Mauvages, December 12.

I have been A. W. O. L. I have been on a joy ride. For the first time since I came to France I have taken a real day off. I got a chance to go up to the old battle front on a “speeder.” I didn’t mention the matter to the office, but I took the chance. I knew I could safely trust the hut to the management of Bill and Nick for one day.

We started out shortly after six A. M., on the narrow-gauge bound for Mont Sec. There were five of us on the speeder which is, you must know, a little flat car something like a hand-car, only that instead of being propelled by hand power, it is run by a gasolene motor. Speeders are the jolliest possible way of travelling and they can go like the wind: they possess just two disadvantages, their propensity for having engine trouble, and the ease with which they jump the track at the slightest provocation. It is told how in Abainville the other day a speeder jumped the rails, the engineer, after turning a half a dozen somersaults, picked himself up, squared off, demanded; “Who in hell put the pebble on the track?”

From Mauvages we followed the A. and S. to Sorcy. There we switched onto the line which the boys at Abainville used to declare “ran through the trenches.” They would tell me wonderful tales of the trips they had taken on this line; the smoke-stack of the engine protruded over the top, they explained, and “Gosh, you could hear the bullets just splatterin’ against it!”
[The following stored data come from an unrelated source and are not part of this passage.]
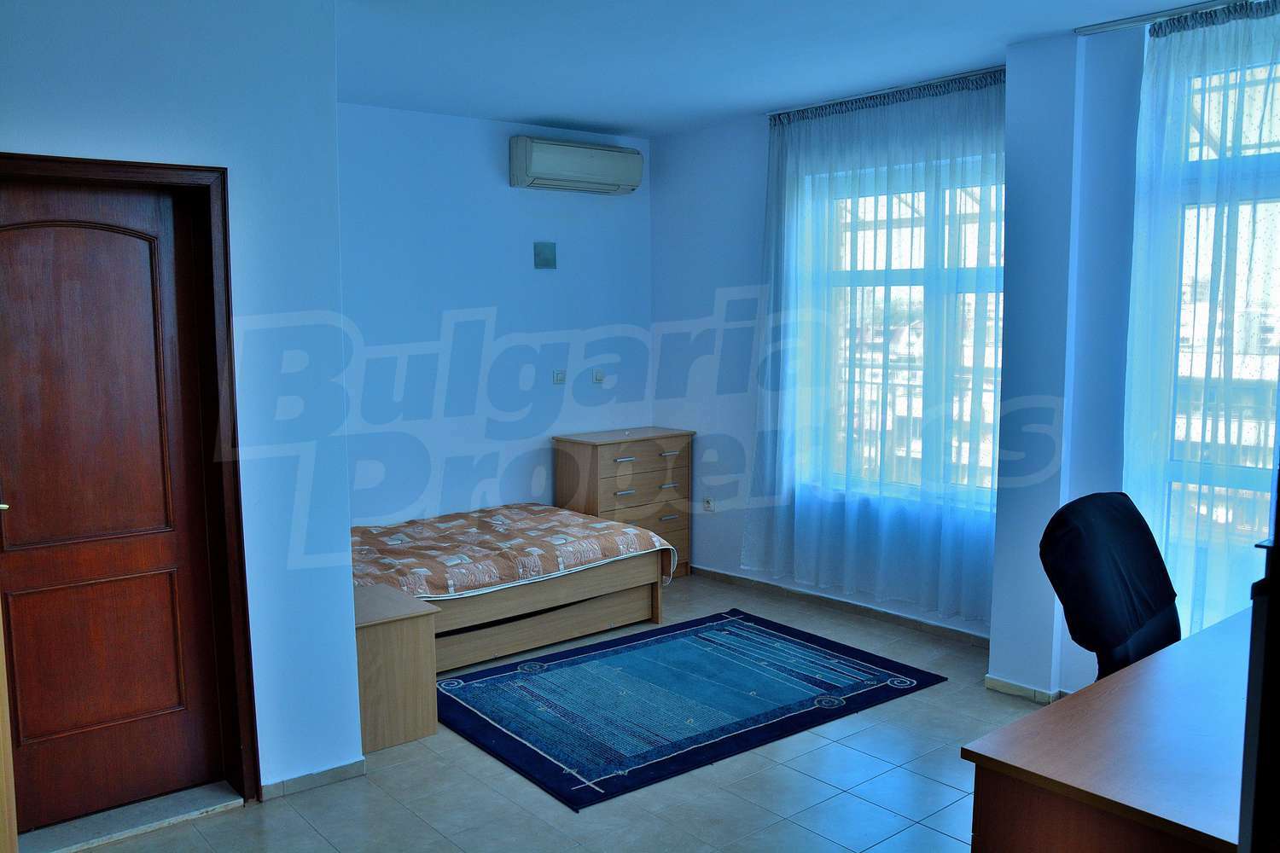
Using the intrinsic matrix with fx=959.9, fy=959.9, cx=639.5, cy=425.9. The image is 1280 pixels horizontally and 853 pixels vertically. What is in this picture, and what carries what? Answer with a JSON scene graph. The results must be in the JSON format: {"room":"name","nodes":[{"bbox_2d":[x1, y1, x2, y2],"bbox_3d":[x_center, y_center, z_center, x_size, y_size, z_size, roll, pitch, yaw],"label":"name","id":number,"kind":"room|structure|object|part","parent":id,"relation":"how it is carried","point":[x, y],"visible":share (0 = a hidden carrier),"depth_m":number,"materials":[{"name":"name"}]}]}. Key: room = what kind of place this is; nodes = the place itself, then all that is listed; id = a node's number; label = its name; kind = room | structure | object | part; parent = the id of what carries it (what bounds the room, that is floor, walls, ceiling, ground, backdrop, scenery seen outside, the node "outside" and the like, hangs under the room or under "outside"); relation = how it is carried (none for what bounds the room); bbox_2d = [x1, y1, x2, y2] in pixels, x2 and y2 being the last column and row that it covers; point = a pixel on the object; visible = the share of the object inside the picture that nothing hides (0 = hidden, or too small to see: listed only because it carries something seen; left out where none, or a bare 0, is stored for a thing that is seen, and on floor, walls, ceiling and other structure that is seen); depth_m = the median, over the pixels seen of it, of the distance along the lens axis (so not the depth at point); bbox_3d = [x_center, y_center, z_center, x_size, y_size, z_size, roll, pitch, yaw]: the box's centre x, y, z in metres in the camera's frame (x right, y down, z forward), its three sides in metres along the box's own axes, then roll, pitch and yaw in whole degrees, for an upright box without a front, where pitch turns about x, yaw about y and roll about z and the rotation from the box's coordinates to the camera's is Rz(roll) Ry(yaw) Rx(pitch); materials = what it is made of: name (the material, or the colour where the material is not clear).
{"room":"bedroom","nodes":[
{"label":"bedroom","id":0,"kind":"room"},
{"bbox_2d":[0,0,360,819],"bbox_3d":[-1.905,-0.046,2.717,2.109,2.733,0.225,-5,8,-39],"label":"left wall","id":1,"kind":"structure","parent":0,"point":[151,158],"depth_m":3.15,"materials":[{"name":"paint"}]},
{"bbox_2d":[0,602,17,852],"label":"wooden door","id":2,"kind":"structure","parent":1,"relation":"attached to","point":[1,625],"depth_m":2.34,"materials":[{"name":"brown wood"}]},
{"bbox_2d":[0,173,227,838],"bbox_3d":[-1.752,0.267,2.976,0.767,2.008,0.104,-5,8,-39],"label":"door","id":3,"kind":"structure","parent":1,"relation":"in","point":[28,518],"depth_m":3.04,"materials":[{"name":"brown wood"}]},
{"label":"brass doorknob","id":4,"kind":"part","parent":3,"relation":"part of","materials":[{"name":"gold metal"}]},
{"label":"panel","id":5,"kind":"part","parent":3,"relation":"part of","materials":[{"name":"brown wood"}]},
{"bbox_2d":[0,152,257,818],"bbox_3d":[-1.744,0.253,2.950,0.925,2.086,0.196,-5,8,-39],"label":"door frame","id":6,"kind":"structure","parent":1,"relation":"in","point":[229,319],"depth_m":3.11,"materials":[{"name":"brown wood"}]},
{"bbox_2d":[260,758,367,801],"bbox_3d":[-1.196,1.234,3.314,0.520,0.063,0.095,-5,8,-39],"label":"baseboard","id":7,"kind":"structure","parent":1,"relation":"attached to","point":[293,782],"depth_m":3.33,"materials":[{"name":"tile"}]},
{"bbox_2d":[336,102,653,530],"bbox_3d":[-1.092,-0.346,5.453,3.129,2.760,0.180,-5,8,-39],"label":"back wall","id":8,"kind":"structure","parent":0,"point":[486,142],"depth_m":5.44,"materials":[{"name":"blue paint"}]},
{"bbox_2d":[532,241,556,268],"bbox_3d":[-0.562,-1.009,5.678,0.131,0.158,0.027,-5,8,-39],"label":"wall vent","id":9,"kind":"object","parent":8,"relation":"attached to","point":[549,259],"visible":0.99,"depth_m":5.67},
{"bbox_2d":[552,369,566,383],"bbox_3d":[-0.487,-0.305,5.870,0.094,0.080,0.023,-5,8,-39],"label":"wall socket","id":10,"kind":"object","parent":8,"relation":"attached to","point":[557,376],"visible":0.98,"depth_m":5.86,"materials":[{"name":"white"}]},
{"bbox_2d":[509,135,644,194],"bbox_3d":[-0.366,-1.535,5.687,0.821,0.265,0.231,-5,8,-39],"label":"air conditioner","id":11,"kind":"object","parent":8,"relation":"attached to","point":[592,177],"visible":0.99,"depth_m":5.56,"materials":[{"name":"white plastic"}]},
{"bbox_2d":[591,369,605,383],"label":"wall socket","id":12,"kind":"object","parent":8,"relation":"attached to","point":[597,376],"visible":0.99,"depth_m":5.99,"materials":[{"name":"white plastic"}]},
{"bbox_2d":[45,571,1061,852],"bbox_3d":[0.205,1.360,2.731,4.829,0.106,5.743,-5,8,-39],"label":"floor","id":13,"kind":"structure","parent":0,"point":[948,789],"depth_m":3.27,"materials":[{"name":"grey tile"}]},
{"bbox_2d":[22,780,246,852],"bbox_3d":[-1.680,1.268,3.102,0.688,0.032,0.295,-5,8,-39],"label":"door threshold","id":14,"kind":"object","parent":13,"relation":"on","point":[236,802],"visible":0.88,"depth_m":3.07,"materials":[{"name":"grey stone"}]},
{"bbox_2d":[351,583,441,753],"bbox_3d":[-1.093,0.950,3.799,0.401,0.507,0.496,-5,8,-39],"label":"nightstand","id":15,"kind":"object","parent":13,"relation":"on","point":[381,640],"visible":0.56,"depth_m":3.66,"materials":[{"name":"brown wood"}]},
{"bbox_2d":[350,506,670,674],"bbox_3d":[-0.975,0.798,5.013,1.782,0.545,1.468,-5,8,-39],"label":"bed","id":16,"kind":"object","parent":13,"relation":"on","point":[609,613],"visible":0.59,"depth_m":4.73,"materials":[{"name":"brown wood"}]},
{"bbox_2d":[351,502,674,600],"bbox_3d":[-0.937,0.680,5.001,1.792,0.307,1.409,-5,8,-39],"label":"bedspread","id":17,"kind":"object","parent":16,"relation":"on","point":[529,509],"visible":0.61,"depth_m":4.74,"materials":[{"name":"fabric"}]},
{"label":"bed frame","id":18,"kind":"part","parent":16,"relation":"part of","materials":[{"name":"brown wood"}]},
{"bbox_2d":[552,427,692,577],"bbox_3d":[-0.099,0.503,5.985,0.756,0.903,0.444,-5,8,-39],"label":"chest of drawers","id":19,"kind":"object","parent":13,"relation":"on","point":[602,449],"visible":0.67,"depth_m":5.81,"materials":[{"name":"brown wood"}]},
{"bbox_2d":[439,610,949,812],"bbox_3d":[0.139,1.135,4.274,1.992,0.015,1.406,-5,8,-39],"label":"rug","id":20,"kind":"object","parent":13,"relation":"on","point":[722,660],"visible":0.99,"depth_m":4.07,"materials":[{"name":"blue carpet"}]},
{"bbox_2d":[963,608,1253,852],"bbox_3d":[1.530,0.980,2.261,1.665,0.739,0.691,-5,8,-39],"label":"desk","id":21,"kind":"object","parent":13,"relation":"on","point":[1225,625],"visible":0.97,"depth_m":1.95,"materials":[{"name":"brown wood"}]},
{"bbox_2d":[1039,489,1181,685],"bbox_3d":[1.496,0.755,2.669,0.708,1.057,0.714,-5,8,-39],"label":"office chair","id":22,"kind":"object","parent":13,"relation":"on","point":[1113,631],"visible":0.63,"depth_m":2.72,"materials":[{"name":"black fabric"}]},
{"bbox_2d":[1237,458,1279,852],"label":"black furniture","id":23,"kind":"object","parent":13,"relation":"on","point":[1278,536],"visible":0.99,"depth_m":1.30,"materials":[{"name":"black"}]},
{"bbox_2d":[334,0,1210,137],"bbox_3d":[0.290,-1.473,2.592,4.752,0.128,5.847,-5,8,-39],"label":"ceiling","id":24,"kind":"structure","parent":0,"point":[555,113],"depth_m":3.99,"materials":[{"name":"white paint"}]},
{"bbox_2d":[765,65,1007,122],"bbox_3d":[1.260,-1.647,4.761,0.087,0.039,1.425,-5,8,-39],"label":"curtain rail","id":25,"kind":"object","parent":24,"relation":"attached to","point":[945,80],"visible":0.76,"depth_m":4.73,"materials":[{"name":"silver metal"}]},
{"bbox_2d":[745,67,1006,621],"bbox_3d":[1.159,-0.392,4.953,0.116,2.544,1.645,-5,8,-39],"label":"sheer curtain","id":26,"kind":"object","parent":25,"relation":"hanging from","point":[855,118],"visible":0.85,"depth_m":4.87,"materials":[{"name":"fabric"}]},
{"bbox_2d":[1071,0,1254,35],"bbox_3d":[2.338,-1.455,3.020,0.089,0.036,1.861,-5,8,-39],"label":"curtain rail","id":27,"kind":"object","parent":24,"relation":"attached to","point":[1101,28],"visible":0.97,"depth_m":3.53,"materials":[{"name":"silver metal"}]},
{"bbox_2d":[1119,0,1279,644],"bbox_3d":[2.331,-0.142,3.192,0.098,2.659,1.493,-5,8,-39],"label":"sheer curtain","id":28,"kind":"object","parent":27,"relation":"hanging from","point":[1241,38],"visible":0.82,"depth_m":3.49,"materials":[{"name":"fabric"}]},
{"bbox_2d":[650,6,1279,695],"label":"window wall","id":29,"kind":"structure","parent":0,"point":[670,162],"depth_m":4.80,"materials":[{"name":"paint"}]},
{"bbox_2d":[702,496,714,511],"bbox_3d":[0.422,0.483,5.970,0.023,0.104,0.073,-5,8,-39],"label":"wall socket","id":30,"kind":"object","parent":29,"relation":"attached to","point":[707,506],"visible":0.99,"depth_m":5.96,"materials":[{"name":"white plastic"}]},
{"bbox_2d":[693,565,994,646],"bbox_3d":[1.050,0.981,5.346,0.020,0.075,2.449,-5,8,-39],"label":"baseboard","id":31,"kind":"structure","parent":29,"relation":"attached to","point":[930,625],"depth_m":5.22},
{"bbox_2d":[804,154,1004,505],"bbox_3d":[1.423,-0.461,4.954,0.139,1.746,1.394,-5,8,-39],"label":"window","id":32,"kind":"structure","parent":29,"relation":"in","point":[898,275],"depth_m":4.98,"materials":[{"name":"glass"}]},
{"bbox_2d":[1148,37,1279,625],"bbox_3d":[2.377,-0.228,3.336,0.175,2.346,1.199,-5,8,-39],"label":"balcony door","id":33,"kind":"structure","parent":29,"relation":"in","point":[1236,476],"depth_m":3.60,"materials":[{"name":"glass"}]},
{"bbox_2d":[983,674,1070,703],"bbox_3d":[1.965,1.149,3.881,0.274,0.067,1.337,-5,8,-39],"label":"baseboard","id":34,"kind":"structure","parent":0,"point":[997,688],"depth_m":4.07,"materials":[{"name":"beige tile"}]}
]}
A short ways out from Sorcy we passed the last inhabited village. Ahead of us we could see the barren sinister outline of Mont Sec, that little Gibraltar of the land which the Germans had captured and fortified early in the war, which the French had endeavored to retake in 1915 with the most fearful losses, but which had remained impregnable, commanding, looking down in contempt on our men in their muddy lowland trenches of the Toul Sector, until, on September twelfth, the American Army had taken it along with the rest of the Saint Mihiel salient.